WHAT YOU ARE ASKED TO DO » All records are to be printed exactly as they appear.
RECORDS FOR THIS EXERCISE START
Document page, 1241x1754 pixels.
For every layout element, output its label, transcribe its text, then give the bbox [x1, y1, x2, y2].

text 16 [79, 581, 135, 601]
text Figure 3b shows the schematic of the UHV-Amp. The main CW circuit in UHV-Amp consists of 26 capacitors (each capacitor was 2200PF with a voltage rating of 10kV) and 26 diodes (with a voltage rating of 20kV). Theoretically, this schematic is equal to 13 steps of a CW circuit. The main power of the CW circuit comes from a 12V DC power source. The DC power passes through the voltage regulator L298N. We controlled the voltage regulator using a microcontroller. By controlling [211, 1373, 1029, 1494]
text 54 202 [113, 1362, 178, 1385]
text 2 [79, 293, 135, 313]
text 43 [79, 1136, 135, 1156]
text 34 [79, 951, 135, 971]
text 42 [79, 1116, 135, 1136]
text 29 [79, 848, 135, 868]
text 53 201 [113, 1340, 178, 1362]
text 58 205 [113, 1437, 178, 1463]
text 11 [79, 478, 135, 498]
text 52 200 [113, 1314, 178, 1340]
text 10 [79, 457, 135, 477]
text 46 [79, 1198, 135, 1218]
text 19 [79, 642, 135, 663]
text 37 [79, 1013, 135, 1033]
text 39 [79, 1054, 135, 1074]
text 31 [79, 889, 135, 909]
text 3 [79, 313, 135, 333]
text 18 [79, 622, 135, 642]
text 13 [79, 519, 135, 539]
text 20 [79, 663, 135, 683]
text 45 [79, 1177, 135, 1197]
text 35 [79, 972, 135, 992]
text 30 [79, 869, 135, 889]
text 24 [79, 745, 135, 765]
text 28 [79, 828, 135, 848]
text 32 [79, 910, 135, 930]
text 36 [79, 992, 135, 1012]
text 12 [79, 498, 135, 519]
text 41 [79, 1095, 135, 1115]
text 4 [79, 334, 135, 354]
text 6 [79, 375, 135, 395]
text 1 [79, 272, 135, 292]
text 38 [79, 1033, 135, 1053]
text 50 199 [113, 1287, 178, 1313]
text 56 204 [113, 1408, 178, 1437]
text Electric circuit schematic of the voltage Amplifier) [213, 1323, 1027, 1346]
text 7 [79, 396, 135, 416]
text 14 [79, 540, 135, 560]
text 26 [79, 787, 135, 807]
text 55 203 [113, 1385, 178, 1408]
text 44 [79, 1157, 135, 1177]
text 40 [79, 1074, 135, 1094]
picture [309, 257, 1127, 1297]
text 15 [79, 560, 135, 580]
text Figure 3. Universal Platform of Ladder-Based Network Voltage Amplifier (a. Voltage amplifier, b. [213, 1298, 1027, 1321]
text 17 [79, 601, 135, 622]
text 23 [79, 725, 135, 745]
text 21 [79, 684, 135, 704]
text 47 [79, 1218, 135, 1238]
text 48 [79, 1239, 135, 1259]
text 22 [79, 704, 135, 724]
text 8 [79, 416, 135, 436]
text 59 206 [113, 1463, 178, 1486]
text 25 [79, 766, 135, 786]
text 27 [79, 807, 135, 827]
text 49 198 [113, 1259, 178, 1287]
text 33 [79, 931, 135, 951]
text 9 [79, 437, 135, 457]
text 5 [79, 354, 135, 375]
RECORDS FOR THIS EXERCISE END
SOLVED PROBLEM »
Document page, 1241x1754 pixels.
For every layout element, output its label, transcribe its text, then give the bbox [x1, y1, x2, y2].

text 16 [79, 581, 135, 601]
text Figure 3b shows the schematic of the UHV-Amp. The main CW circuit in UHV-Amp consists of 26 capacitors (each capacitor was 2200PF with a voltage rating of 10kV) and 26 diodes (with a voltage rating of 20kV). Theoretically, this schematic is equal to 13 steps of a CW circuit. The main power of the CW circuit comes from a 12V DC power source. The DC power passes through the voltage regulator L298N. We controlled the voltage regulator using a microcontroller. By controlling [211, 1373, 1029, 1494]
text 54 202 [113, 1362, 178, 1385]
text 2 [79, 293, 135, 313]
text 43 [79, 1136, 135, 1156]
text 34 [79, 951, 135, 971]
text 42 [79, 1116, 135, 1136]
text 29 [79, 848, 135, 868]
text 53 201 [113, 1340, 178, 1362]
text 58 205 [113, 1437, 178, 1463]
text 11 [79, 478, 135, 498]
text 52 200 [113, 1314, 178, 1340]
text 10 [79, 457, 135, 477]
text 46 [79, 1198, 135, 1218]
text 19 [79, 642, 135, 663]
text 37 [79, 1013, 135, 1033]
text 39 [79, 1054, 135, 1074]
text 31 [79, 889, 135, 909]
text 3 [79, 313, 135, 333]
text 18 [79, 622, 135, 642]
text 13 [79, 519, 135, 539]
text 20 [79, 663, 135, 683]
text 45 [79, 1177, 135, 1197]
text 35 [79, 972, 135, 992]
text 30 [79, 869, 135, 889]
text 24 [79, 745, 135, 765]
text 28 [79, 828, 135, 848]
text 32 [79, 910, 135, 930]
text 36 [79, 992, 135, 1012]
text 12 [79, 498, 135, 519]
text 41 [79, 1095, 135, 1115]
text 4 [79, 334, 135, 354]
text 6 [79, 375, 135, 395]
text 1 [79, 272, 135, 292]
text 38 [79, 1033, 135, 1053]
text 50 199 [113, 1287, 178, 1313]
text 56 204 [113, 1408, 178, 1437]
text Electric circuit schematic of the voltage Amplifier) [213, 1323, 1027, 1346]
text 7 [79, 396, 135, 416]
text 14 [79, 540, 135, 560]
text 26 [79, 787, 135, 807]
text 55 203 [113, 1385, 178, 1408]
text 44 [79, 1157, 135, 1177]
text 40 [79, 1074, 135, 1094]
picture [309, 257, 1127, 1297]
text 15 [79, 560, 135, 580]
text Figure 3. Universal Platform of Ladder-Based Network Voltage Amplifier (a. Voltage amplifier, b. [213, 1298, 1027, 1321]
text 17 [79, 601, 135, 622]
text 23 [79, 725, 135, 745]
text 21 [79, 684, 135, 704]
text 47 [79, 1218, 135, 1238]
text 48 [79, 1239, 135, 1259]
text 22 [79, 704, 135, 724]
text 8 [79, 416, 135, 436]
text 59 206 [113, 1463, 178, 1486]
text 25 [79, 766, 135, 786]
text 27 [79, 807, 135, 827]
text 49 198 [113, 1259, 178, 1287]
text 33 [79, 931, 135, 951]
text 9 [79, 437, 135, 457]
text 5 [79, 354, 135, 375]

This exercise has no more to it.